___ Data for review ___
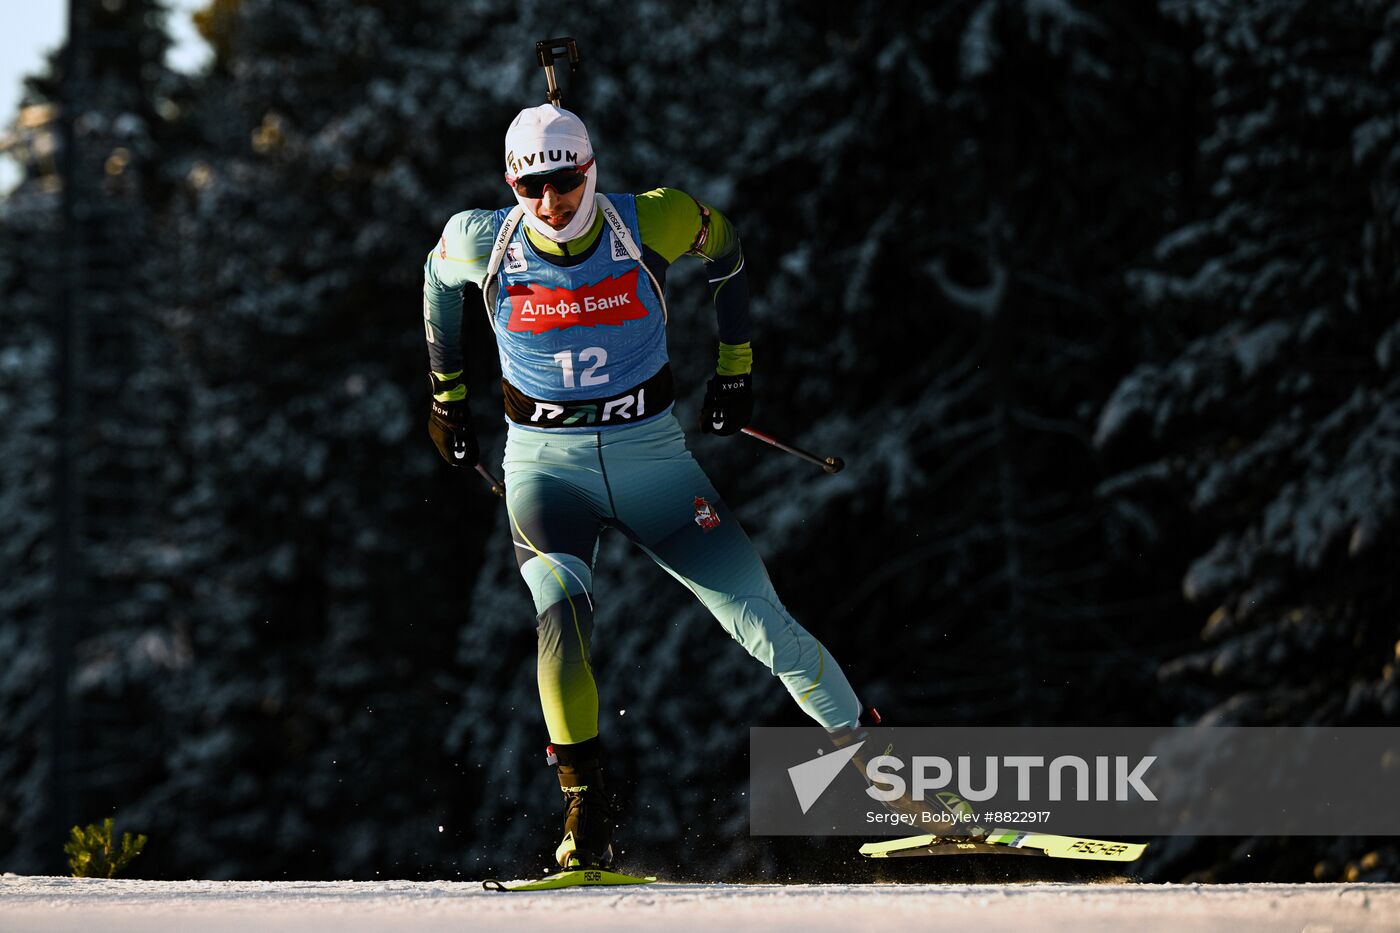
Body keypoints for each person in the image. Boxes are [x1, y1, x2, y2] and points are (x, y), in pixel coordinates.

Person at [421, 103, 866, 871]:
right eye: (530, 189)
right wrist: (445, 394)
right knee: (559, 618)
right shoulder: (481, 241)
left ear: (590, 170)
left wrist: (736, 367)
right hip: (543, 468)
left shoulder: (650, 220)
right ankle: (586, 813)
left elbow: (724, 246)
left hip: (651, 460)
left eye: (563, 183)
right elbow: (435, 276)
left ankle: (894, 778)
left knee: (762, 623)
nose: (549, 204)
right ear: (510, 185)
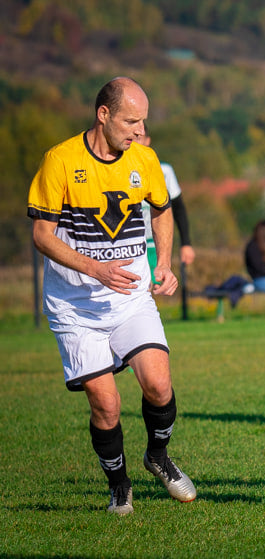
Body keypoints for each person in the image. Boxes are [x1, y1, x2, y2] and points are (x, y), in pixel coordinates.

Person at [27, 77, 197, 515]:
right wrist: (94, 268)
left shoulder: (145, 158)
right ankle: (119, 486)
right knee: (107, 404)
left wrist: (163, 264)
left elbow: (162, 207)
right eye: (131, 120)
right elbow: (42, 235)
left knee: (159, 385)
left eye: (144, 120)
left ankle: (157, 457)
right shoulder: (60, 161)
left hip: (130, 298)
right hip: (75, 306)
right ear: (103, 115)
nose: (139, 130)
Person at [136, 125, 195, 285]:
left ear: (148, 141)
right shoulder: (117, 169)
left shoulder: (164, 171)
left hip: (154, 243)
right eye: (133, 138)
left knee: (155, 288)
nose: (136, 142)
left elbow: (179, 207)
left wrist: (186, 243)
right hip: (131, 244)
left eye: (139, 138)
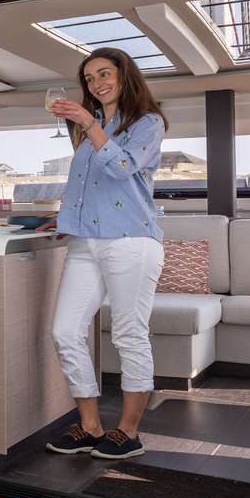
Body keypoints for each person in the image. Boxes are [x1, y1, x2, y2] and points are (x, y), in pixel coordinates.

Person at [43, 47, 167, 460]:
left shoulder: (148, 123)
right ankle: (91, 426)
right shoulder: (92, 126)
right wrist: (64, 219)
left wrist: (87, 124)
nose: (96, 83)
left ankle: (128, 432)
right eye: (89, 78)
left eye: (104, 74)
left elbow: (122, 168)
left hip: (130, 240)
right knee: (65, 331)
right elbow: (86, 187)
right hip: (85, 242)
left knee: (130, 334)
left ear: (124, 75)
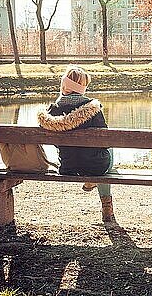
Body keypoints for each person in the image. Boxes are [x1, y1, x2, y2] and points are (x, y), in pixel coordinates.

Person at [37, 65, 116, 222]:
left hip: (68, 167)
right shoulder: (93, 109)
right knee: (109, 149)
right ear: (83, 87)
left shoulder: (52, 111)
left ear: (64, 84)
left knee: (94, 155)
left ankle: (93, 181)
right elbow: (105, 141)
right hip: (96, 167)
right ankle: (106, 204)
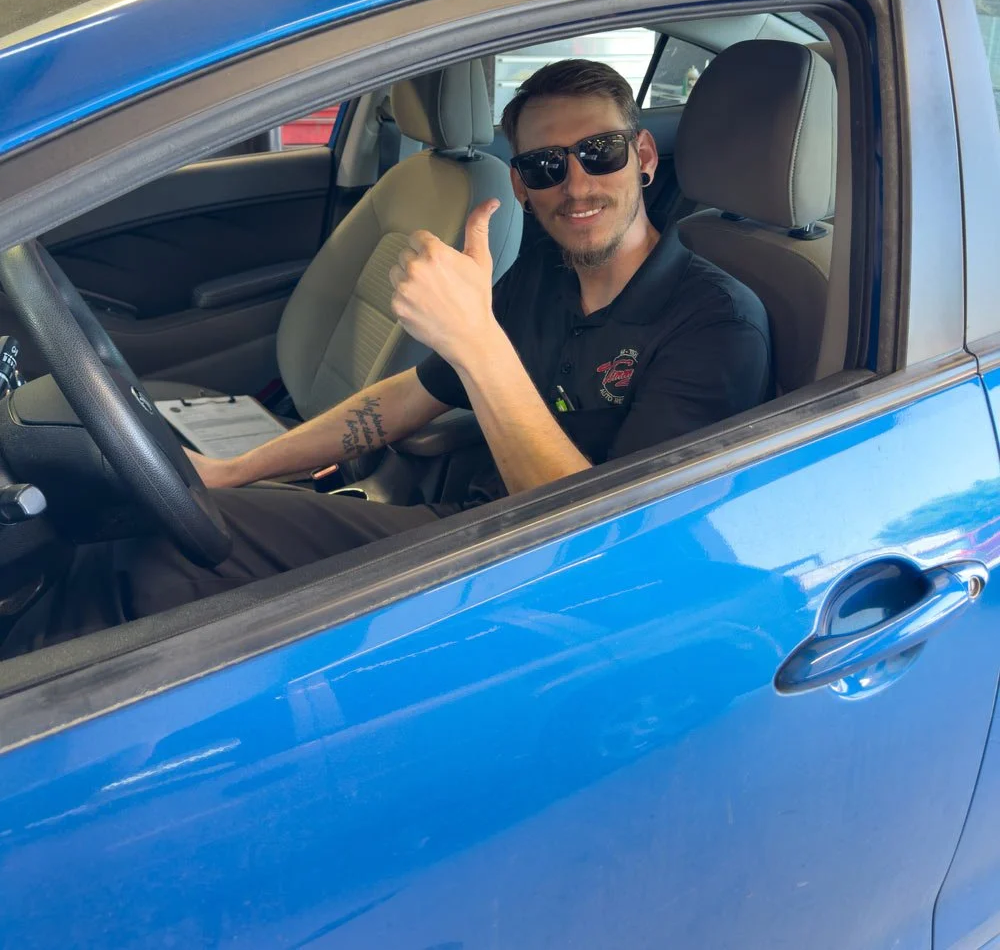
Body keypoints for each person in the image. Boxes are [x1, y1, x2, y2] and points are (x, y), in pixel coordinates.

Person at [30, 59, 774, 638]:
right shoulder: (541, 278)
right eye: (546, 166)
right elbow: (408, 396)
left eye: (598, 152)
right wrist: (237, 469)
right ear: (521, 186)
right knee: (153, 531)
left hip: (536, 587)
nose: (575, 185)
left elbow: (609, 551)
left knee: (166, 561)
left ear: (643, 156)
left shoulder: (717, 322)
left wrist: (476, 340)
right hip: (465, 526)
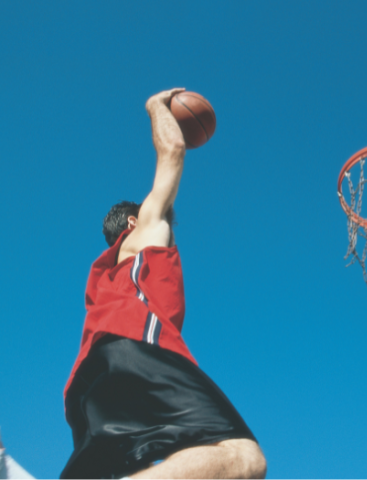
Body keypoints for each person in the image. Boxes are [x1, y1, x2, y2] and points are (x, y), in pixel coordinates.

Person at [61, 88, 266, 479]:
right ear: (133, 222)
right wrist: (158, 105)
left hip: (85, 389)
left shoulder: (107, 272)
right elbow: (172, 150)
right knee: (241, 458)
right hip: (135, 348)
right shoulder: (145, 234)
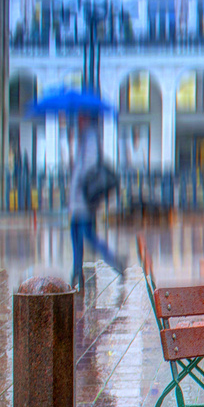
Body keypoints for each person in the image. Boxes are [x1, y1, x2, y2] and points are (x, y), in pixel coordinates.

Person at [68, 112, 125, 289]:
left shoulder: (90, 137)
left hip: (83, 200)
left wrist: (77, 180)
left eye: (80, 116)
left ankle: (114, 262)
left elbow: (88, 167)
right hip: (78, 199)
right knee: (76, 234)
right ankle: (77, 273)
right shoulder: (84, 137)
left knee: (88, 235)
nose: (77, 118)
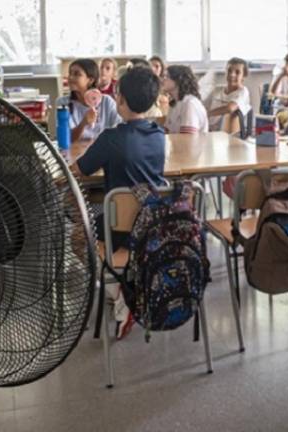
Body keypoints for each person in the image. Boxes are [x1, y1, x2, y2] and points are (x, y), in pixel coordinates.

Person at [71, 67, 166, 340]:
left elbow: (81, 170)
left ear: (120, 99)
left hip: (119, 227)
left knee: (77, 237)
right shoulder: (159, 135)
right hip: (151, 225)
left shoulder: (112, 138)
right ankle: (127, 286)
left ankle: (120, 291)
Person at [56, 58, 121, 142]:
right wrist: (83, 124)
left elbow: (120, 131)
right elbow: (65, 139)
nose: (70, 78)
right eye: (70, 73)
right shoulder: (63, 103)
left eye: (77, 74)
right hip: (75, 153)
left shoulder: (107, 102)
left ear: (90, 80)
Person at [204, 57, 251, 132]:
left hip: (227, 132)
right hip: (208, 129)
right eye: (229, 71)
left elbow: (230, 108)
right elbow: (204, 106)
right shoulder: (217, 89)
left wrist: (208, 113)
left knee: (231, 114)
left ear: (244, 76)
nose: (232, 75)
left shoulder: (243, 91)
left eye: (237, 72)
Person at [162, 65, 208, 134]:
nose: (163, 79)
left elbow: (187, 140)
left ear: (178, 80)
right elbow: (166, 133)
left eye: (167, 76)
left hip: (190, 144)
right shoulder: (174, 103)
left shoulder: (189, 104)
___
## Task item:
Whenever the string "ankle" occurs in a line of the entries above, copy that line.

## Exercise response:
right ankle: (586, 813)
left ankle: (894, 778)
right ankle: (119, 486)
left ankle: (157, 457)
right ankle: (91, 426)
left ankle: (128, 432)
left ankle: (93, 181)
right ankle: (106, 204)
left ankle: (114, 262)
right ankle: (77, 273)
right ankle: (127, 286)
left ankle: (120, 291)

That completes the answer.